Task instructions
Format the part of the entries that opens with the line containing "Page size: 1654x1241." and closes with the line containing "title Variáveis primitivas" as a numbered list, leaving out blank lines.

Records for processing
=-=-=

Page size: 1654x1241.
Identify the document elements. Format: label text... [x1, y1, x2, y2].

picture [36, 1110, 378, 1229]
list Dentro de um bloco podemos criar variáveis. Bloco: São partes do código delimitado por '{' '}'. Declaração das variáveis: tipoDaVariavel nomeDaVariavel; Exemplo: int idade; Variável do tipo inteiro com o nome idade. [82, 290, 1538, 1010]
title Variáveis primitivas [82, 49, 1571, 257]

=-=-=

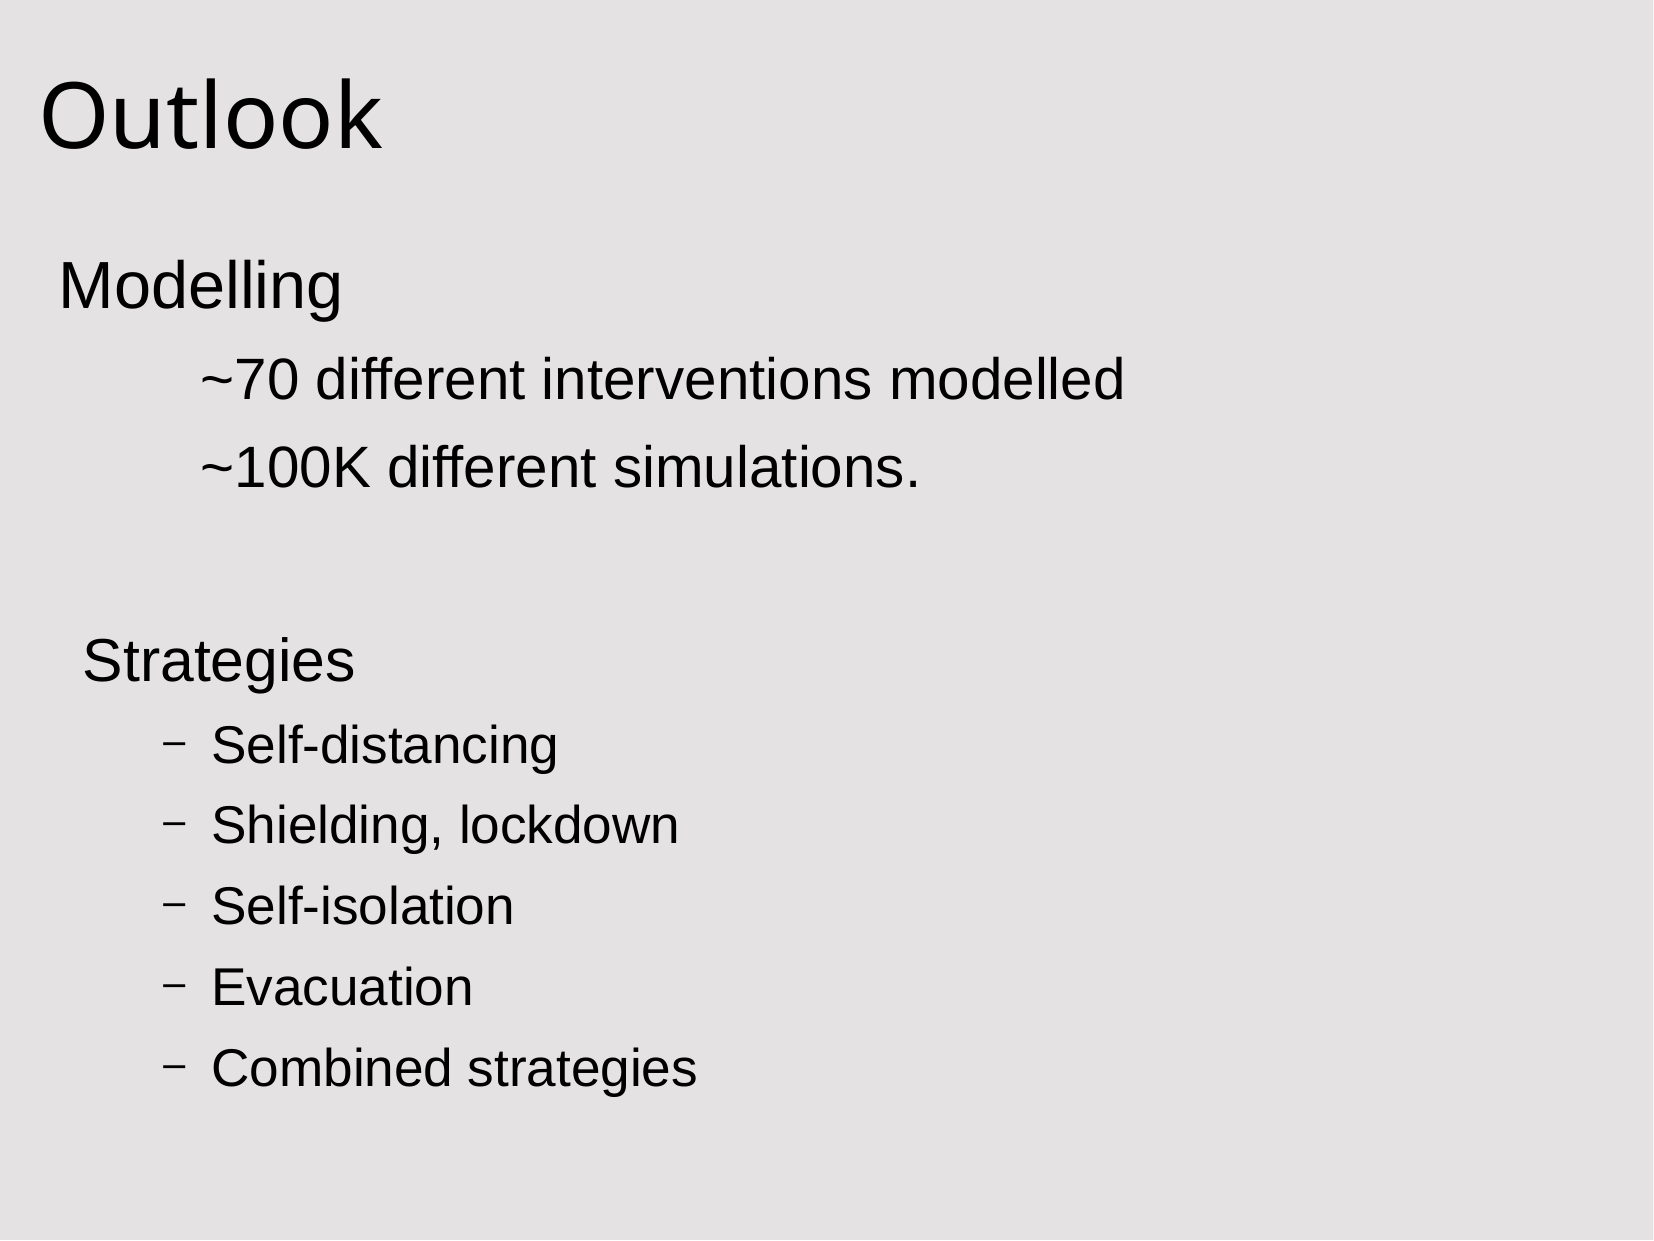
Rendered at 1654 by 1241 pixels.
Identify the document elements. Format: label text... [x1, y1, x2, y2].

=-=-=

Task solution
1. Page size: 1654x1241.
2. Identify the document elements. Format: label text... [x1, y1, x2, y2].
3. picture [36, 1110, 378, 1229]
4. list Dentro de um bloco podemos criar variáveis. Bloco: São partes do código delimitado por '{' '}'. Declaração das variáveis: tipoDaVariavel nomeDaVariavel; Exemplo: int idade; Variável do tipo inteiro com o nome idade. [82, 290, 1538, 1010]
5. title Variáveis primitivas [82, 49, 1571, 257]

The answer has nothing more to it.